-- ACTIVITY --
Exactly as they appear, copy the lines of the listing from the one containing "You can click" through the final line, both included, and nothing else.

-------- DATASET CONTENT

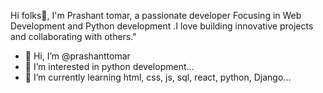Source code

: Hi folks👋, I'm Prashant tomar, a passionate developer Focusing in Web Development and Python development .I love building innovative projects and collaborating with others."

- 👋 Hi, I’m @prashanttomar
- 👀 I’m interested in python development...
- 🌱 I’m currently learning html, css, js, sql, react, python, Django...
<!---
Thakurprashan/Thakurprashan is a ✨ special ✨ repository because its `README.md` (this file) appears on your GitHub profile.
You can click the Preview link to take a look at your changes.
--->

----------------

-- OUTPUT FOR THIS TASK --
You can click the Preview link to take a look at your changes.
--->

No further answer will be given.